L’occupation sous une autre forme

Les États-Unis réclament également le maintien de trois grandes bases militaires qu’ils ont érigées à Bagram, Kandahar et Shindand et où sont stationnés des centaines d’avions. Ces appareils en fait ne peuvent pas vraiment servir à la guerre contre les Talibans dispersés dans de petites unités combattantes un peu partout sur le territoire. La tactique américaine est de les intimider par les drones et de sécuriser quelques axes de transport autour des villes. A quoi sert cette puissante armada aérienne alors ? En réalité, elle fait partie du dispositif régional mis en place par les États-Unis, car de ces bases, on peut facilement attaquer l’Iran, voire le Pakistan et les anciennes républiques soviétiques au nord du pays. À partir de là, la Russie et la Chine deviennent également à portée des avions américains.

Pendant qu’on fait semblant de négocier à Kaboul, de vraies discussions ont lieu sous l’égide de l’Arabie saoudite et des pétromonarchies du Golfe, dont les accointances avec les Talibans datent de loin. Les Talibans y disposent d’une représentation quasi diplomatique et c’est là que des discussions ont lieu avec les Américains. Les Talibans sont relativement sûrs de leur force, ils savent que l’armée américaine a perdu la guerre. Pour autant, ils ne sont pas assez forts pour conquérir le pouvoir tant que les forces d’occupation restent sur le terrain. Implicitement, les Talibans promettent à leurs protecteurs saoudiens que dans l’éventualité de leur retour au pouvoir, ils vont se « tenir tranquilles », c’est-à-dire qu’ils vont rompre les liens avec la mouvance jihadiste. Leur argument est renforcé du fait que cette mouvance est maintenant « occupée » en Syrie dans une guerre à finir contre le régime syrien, l’allié de l’Iran dans la région et donc l’ennemi des États-Unis. Pour les pétromonarchies, il devient important alors de « réhabiliter » les Talibans et indirectement les jihadistes qui sont devenus des « ennemis de l’ennemi », comme ils l’étaient à l’époque de la Guerre froide lorsque les États-Unis avaient appuyé les Jihadistes y compris un certain Ben Ladden. Pour le moment, Washington n’est pas prêt à aller jusque-là, du moins ouvertement. Ils se contentent de laisser faire leurs gênants « alliés ».

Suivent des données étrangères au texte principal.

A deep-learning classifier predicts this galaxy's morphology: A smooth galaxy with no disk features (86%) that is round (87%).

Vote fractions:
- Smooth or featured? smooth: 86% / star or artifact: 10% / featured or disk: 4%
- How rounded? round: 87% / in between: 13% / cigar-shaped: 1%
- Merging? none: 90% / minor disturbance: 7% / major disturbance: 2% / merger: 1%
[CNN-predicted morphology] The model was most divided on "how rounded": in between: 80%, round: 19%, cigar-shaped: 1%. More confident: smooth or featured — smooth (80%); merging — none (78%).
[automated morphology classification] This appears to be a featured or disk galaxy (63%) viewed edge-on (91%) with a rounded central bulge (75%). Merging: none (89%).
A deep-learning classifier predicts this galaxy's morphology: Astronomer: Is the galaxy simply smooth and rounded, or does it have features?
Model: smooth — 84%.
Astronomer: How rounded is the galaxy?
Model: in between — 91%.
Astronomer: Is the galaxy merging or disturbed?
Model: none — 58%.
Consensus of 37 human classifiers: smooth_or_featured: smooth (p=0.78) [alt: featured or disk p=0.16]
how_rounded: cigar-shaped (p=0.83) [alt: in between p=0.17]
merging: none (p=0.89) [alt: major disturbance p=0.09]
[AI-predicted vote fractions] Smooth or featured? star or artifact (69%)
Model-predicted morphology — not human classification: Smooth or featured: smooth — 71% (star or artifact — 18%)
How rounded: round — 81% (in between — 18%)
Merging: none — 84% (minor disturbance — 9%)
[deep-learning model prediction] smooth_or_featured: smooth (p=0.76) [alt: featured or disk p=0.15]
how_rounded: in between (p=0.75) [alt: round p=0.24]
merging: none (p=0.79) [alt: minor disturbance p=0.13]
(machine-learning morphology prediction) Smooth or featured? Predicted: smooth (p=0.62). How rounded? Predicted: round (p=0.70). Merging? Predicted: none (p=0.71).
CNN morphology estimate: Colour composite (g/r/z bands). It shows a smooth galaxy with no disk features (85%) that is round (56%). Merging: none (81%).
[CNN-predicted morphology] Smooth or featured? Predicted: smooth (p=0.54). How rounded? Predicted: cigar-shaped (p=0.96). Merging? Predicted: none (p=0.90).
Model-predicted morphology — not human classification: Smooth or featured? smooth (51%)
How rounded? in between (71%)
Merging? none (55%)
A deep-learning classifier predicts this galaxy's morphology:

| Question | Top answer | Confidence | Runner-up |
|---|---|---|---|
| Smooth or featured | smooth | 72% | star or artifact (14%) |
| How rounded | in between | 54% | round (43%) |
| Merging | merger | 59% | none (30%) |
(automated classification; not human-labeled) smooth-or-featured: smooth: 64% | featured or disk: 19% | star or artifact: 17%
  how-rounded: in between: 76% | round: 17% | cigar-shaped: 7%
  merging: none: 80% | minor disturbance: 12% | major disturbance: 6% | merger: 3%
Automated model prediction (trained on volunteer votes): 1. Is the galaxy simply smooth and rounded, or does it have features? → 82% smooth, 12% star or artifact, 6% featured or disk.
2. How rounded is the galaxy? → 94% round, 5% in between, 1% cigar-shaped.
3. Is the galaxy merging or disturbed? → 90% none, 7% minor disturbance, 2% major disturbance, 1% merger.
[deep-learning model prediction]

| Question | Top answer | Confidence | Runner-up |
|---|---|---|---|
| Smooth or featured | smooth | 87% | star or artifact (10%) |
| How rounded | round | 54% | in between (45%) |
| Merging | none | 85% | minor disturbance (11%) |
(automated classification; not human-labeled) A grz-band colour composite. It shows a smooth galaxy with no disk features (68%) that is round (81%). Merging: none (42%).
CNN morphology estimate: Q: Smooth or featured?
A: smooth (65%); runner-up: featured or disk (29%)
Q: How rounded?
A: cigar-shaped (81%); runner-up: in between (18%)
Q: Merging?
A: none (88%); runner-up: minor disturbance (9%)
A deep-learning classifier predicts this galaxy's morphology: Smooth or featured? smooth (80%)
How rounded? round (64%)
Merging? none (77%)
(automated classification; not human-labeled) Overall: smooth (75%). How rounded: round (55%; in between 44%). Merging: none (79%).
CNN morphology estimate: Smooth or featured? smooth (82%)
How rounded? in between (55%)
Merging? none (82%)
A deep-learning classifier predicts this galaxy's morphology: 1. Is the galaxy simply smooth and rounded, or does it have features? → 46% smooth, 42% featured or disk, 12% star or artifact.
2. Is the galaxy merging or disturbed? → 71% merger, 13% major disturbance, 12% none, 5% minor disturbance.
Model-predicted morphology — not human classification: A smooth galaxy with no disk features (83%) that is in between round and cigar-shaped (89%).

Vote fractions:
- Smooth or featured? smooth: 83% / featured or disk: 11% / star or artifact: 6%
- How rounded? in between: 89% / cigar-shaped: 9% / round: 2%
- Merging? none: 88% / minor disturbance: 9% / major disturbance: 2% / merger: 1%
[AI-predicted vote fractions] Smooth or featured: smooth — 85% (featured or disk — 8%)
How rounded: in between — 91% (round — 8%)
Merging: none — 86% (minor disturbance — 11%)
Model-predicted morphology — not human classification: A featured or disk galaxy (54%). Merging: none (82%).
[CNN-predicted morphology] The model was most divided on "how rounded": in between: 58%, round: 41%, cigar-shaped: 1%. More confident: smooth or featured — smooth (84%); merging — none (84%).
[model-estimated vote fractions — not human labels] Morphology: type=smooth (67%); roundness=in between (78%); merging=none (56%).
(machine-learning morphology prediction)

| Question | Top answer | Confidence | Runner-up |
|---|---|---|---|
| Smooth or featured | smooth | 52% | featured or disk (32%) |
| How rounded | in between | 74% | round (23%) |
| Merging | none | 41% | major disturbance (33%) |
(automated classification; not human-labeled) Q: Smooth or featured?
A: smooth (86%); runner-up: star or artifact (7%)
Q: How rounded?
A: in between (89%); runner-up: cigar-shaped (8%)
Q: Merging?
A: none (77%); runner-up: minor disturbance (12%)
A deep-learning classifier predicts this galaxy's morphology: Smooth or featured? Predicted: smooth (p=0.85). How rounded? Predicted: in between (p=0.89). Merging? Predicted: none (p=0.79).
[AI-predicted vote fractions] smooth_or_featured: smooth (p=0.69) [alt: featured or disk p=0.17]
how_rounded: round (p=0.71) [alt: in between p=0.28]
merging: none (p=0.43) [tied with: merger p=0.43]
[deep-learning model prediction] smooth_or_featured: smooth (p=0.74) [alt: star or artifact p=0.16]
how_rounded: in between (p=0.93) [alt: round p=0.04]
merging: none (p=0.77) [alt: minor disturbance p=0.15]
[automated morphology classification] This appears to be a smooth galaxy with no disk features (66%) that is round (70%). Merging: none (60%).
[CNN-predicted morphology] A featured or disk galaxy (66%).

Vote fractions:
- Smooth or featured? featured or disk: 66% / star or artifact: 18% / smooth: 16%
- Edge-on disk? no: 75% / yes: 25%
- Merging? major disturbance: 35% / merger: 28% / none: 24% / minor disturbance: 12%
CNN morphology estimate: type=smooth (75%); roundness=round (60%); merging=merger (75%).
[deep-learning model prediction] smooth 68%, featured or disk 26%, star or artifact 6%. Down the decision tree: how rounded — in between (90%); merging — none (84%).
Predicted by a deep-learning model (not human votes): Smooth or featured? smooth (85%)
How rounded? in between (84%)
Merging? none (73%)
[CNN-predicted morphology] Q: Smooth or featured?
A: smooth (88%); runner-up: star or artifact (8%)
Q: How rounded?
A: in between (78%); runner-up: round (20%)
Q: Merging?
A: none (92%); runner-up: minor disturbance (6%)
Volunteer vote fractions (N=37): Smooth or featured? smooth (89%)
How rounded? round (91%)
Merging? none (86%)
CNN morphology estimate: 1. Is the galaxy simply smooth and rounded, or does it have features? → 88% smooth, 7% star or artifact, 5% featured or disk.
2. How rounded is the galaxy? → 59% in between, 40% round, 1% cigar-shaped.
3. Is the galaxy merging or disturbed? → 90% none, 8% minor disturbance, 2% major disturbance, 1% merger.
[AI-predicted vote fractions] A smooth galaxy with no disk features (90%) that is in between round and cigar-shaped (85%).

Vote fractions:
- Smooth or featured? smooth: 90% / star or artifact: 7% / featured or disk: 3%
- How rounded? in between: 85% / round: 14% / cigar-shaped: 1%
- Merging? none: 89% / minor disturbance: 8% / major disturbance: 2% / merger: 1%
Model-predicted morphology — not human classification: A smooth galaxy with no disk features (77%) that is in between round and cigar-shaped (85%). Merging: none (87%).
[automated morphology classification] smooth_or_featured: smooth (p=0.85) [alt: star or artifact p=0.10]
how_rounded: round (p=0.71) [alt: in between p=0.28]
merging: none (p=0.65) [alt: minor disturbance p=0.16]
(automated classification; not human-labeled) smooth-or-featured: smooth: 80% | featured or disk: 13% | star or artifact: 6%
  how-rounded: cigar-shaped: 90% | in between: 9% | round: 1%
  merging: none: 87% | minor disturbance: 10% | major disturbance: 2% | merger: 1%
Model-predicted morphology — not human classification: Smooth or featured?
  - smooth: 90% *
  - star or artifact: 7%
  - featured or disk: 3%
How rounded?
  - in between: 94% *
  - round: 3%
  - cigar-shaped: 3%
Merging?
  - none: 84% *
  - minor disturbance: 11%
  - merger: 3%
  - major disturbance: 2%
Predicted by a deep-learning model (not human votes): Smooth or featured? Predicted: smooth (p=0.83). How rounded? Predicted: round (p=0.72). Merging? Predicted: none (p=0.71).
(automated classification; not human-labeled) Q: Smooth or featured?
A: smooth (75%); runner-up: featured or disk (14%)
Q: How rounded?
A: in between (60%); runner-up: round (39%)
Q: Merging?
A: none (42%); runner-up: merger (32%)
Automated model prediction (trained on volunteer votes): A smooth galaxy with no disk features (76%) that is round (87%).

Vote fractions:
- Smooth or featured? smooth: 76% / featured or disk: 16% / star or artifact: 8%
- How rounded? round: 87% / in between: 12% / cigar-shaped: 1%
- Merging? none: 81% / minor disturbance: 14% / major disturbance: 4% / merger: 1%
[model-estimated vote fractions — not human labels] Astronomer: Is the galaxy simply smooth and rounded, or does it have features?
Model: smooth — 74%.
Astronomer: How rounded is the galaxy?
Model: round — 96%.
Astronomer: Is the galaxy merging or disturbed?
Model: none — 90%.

La « guerre sans fin », ce n’est pas une métaphore

Dans le cas de l’Afghanistan, les États-Unis disposent d’une autre carte. Dans le cas d’un « retour » plus ou moins toléré des Talibans dans le sud et le centre du pays où leur force est concentrée, ils pourront s’appuyer sur les seigneurs de la guerre, les anciens de l’« Alliance du nord », qui sont ultra militarisés et qui contrôlent une grande partie du trafic de l’opium. Ces bandits peuvent aussi utiliser la peur des ethnies minoritaires (qui sont concentrées au nord du pays) face aux Talibans dont la base ethnique est composée principalement de Pachtounes (majoritaires au sud). Il se dessine ainsi un découpage de l’Afghanistan, comme cela est le cas en Irak, où les États-Unis ont de facto encouragé la partition du pays entre diverses factions définies sur une base communautaire et-ou ethnique. C’est une stratégie semblable qui est employée contre les Palestiniens et qui pourrait également faire basculer la Syrie, le Liban, voire d’autres États de la région. D’une façon ou d’une autre, la fin de la guerre n’est pas pour demain en Afghanistan et dans ce vaste arc en crise qui se trouve être l’épicentre de la guerre sans fin. Avec Harper en tout cas, le Canada reste bien accroché. Malheureusement, il ne semble pas que cela serait très différent avec Justin Trudeau ou même avec Mulcair.